Ernst-Christian Koch, Technische Universit├Ąt Kaiserslautern, Germany, Jesse J. Sabatini, U.S. Army Research Laboratory, (RDECOM), Maryland, USA, and colleagues found that strontium-based red pyrotechnic flares having high saturation and long dominant wavelength can be formulated entirely without chlorine compounds and thus avoid any risk for formation of suspected carcinogenic chlorocarbon compounds upon combustion.

The team found that highly saturated red flames based on magnesium/strontium nitrate and a Laminac/Epon binder system can be obtained when moderate amounts of either 5-amino-1-H-tetrazole (CH3N5) or hexamine (C6H12N4) (both established pyrotechnics components) are added. They reason that the long dominant wavelength and good saturation obtained is due to strong emission of gaseous SrOH and the significant reduction of the detrimental orange emitter SrO(g). This is supported by both UV-VIS spectra and chemical equilibrium calculations.
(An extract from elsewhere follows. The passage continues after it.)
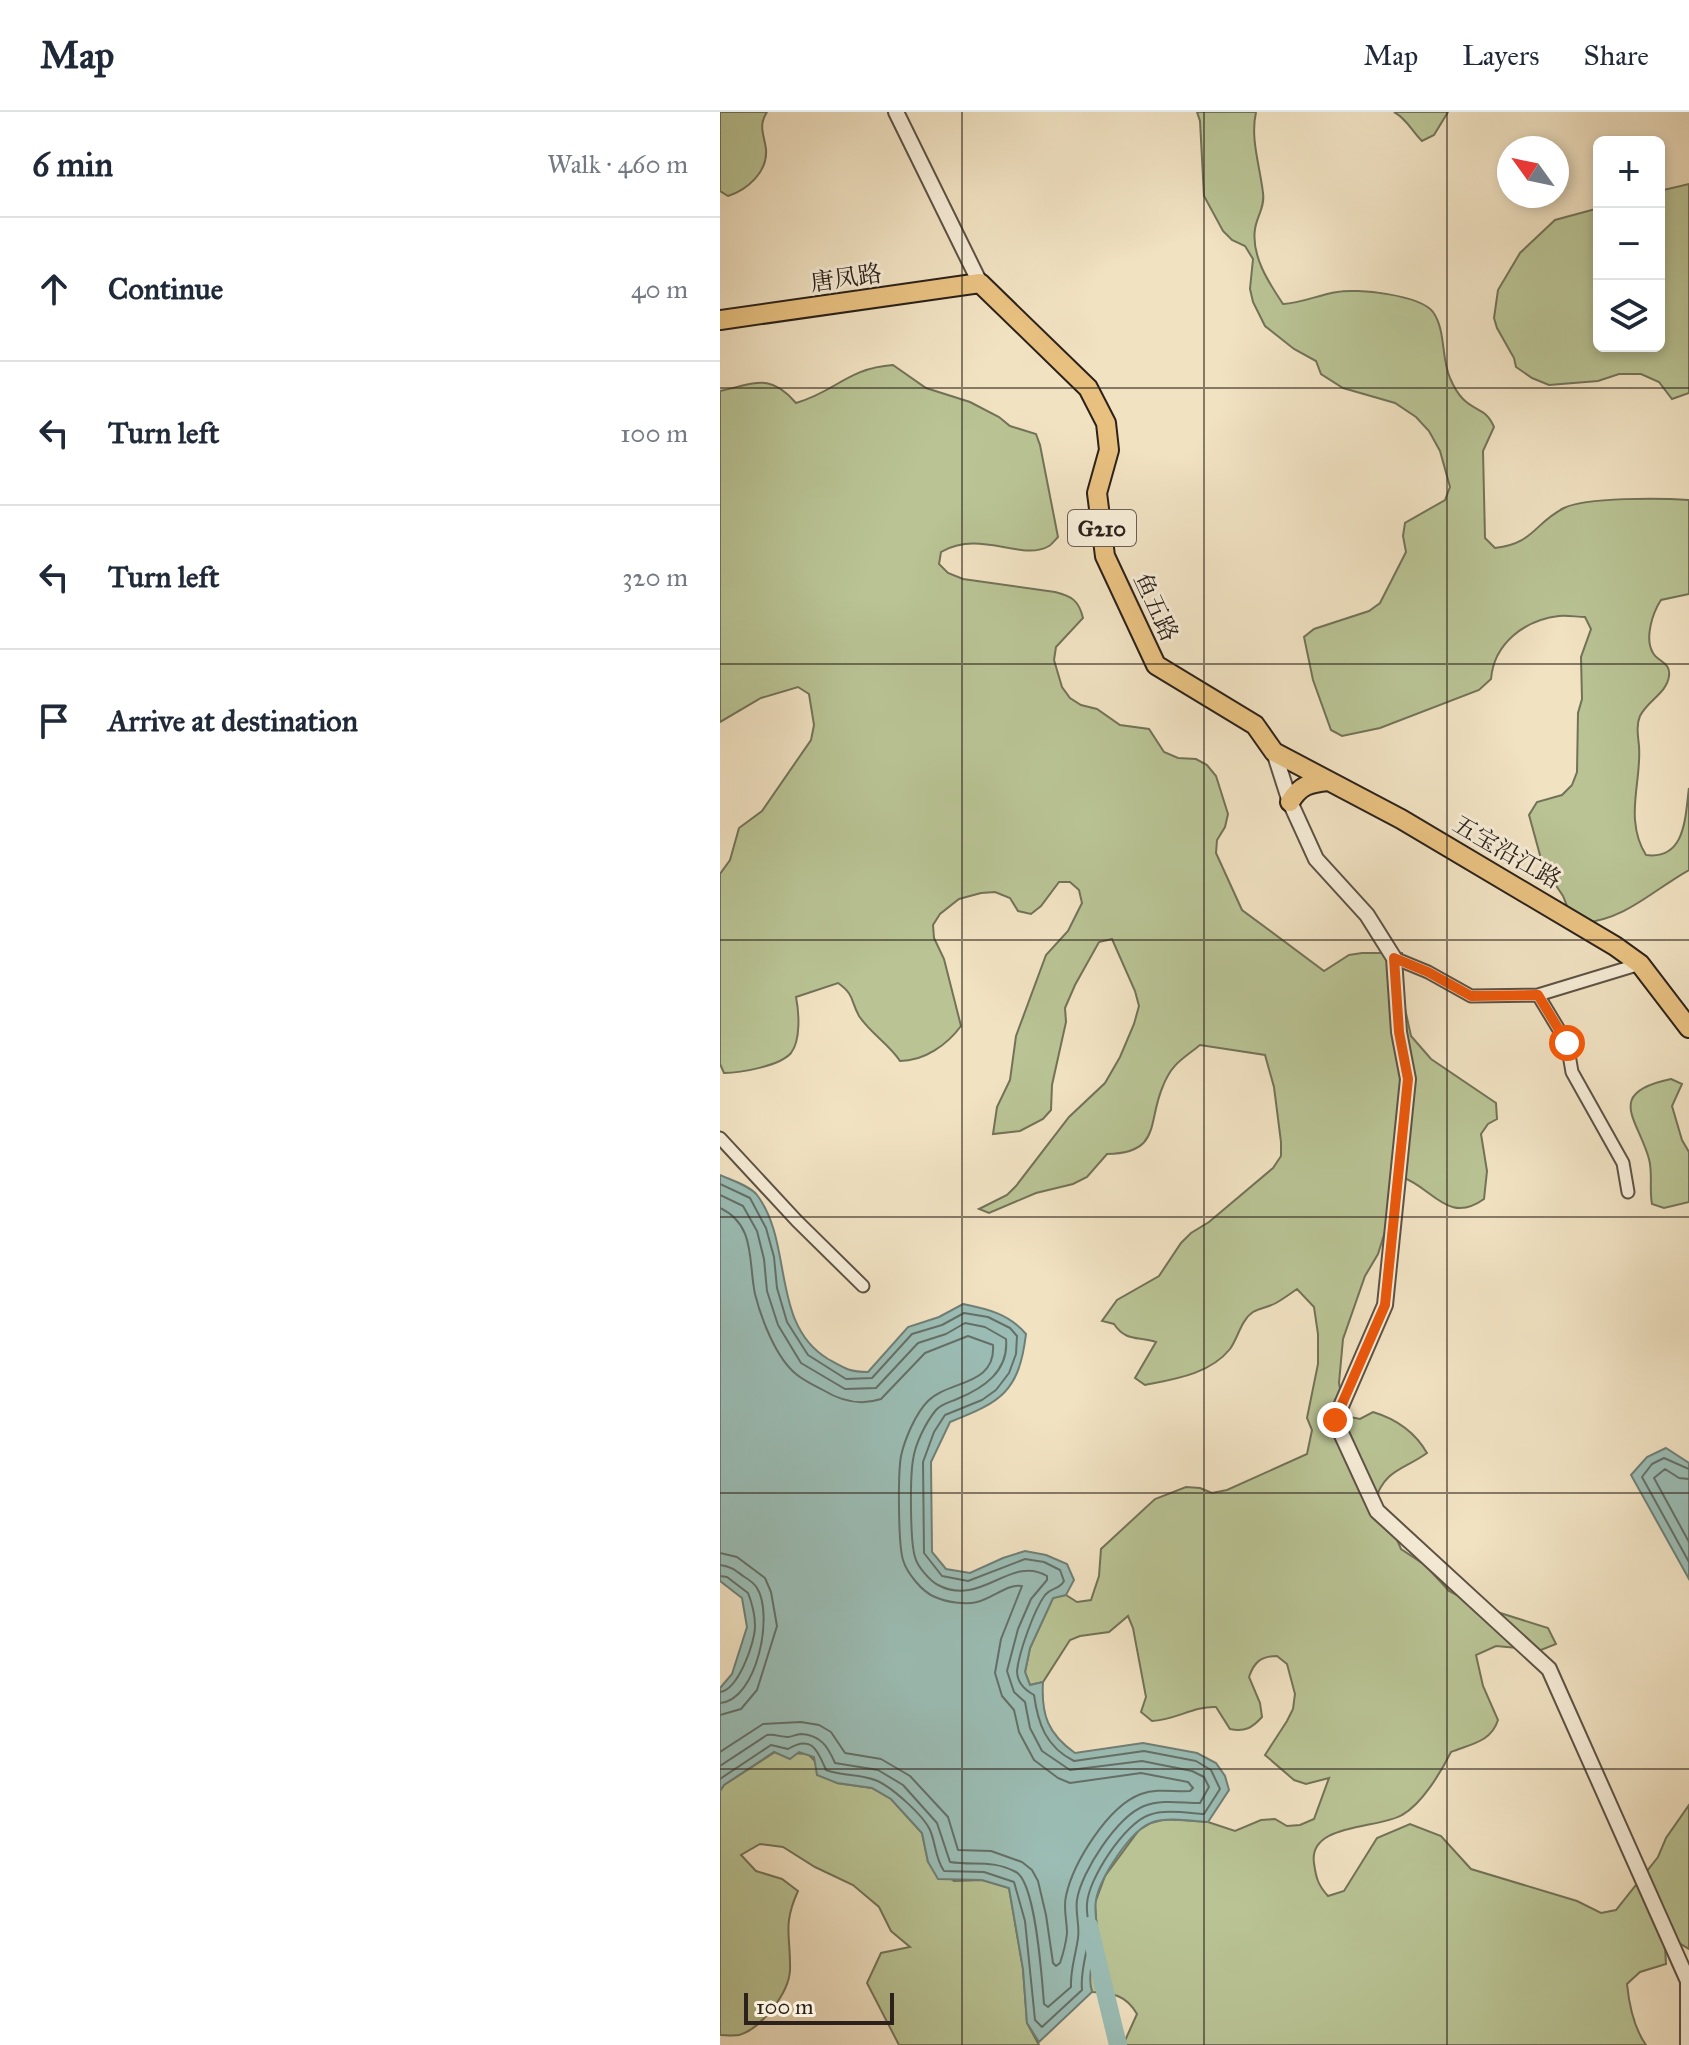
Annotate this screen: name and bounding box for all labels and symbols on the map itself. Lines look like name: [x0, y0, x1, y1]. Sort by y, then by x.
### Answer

Additionally, the concomitant release of nitrogen expands the combustion plumes and helps to obtain high luminosities.

The new formulations are useful for civilian and military red burning pyrotechnics, chemically stable and are cheaper than polyvinyl chloride powder (PVC)-based formulations when hexamine is used as an additive (18 EUR/kg vs 90 EUR/kg). The use of established components rules out any unpleasant surprises with respect to chemical stability and toxicology.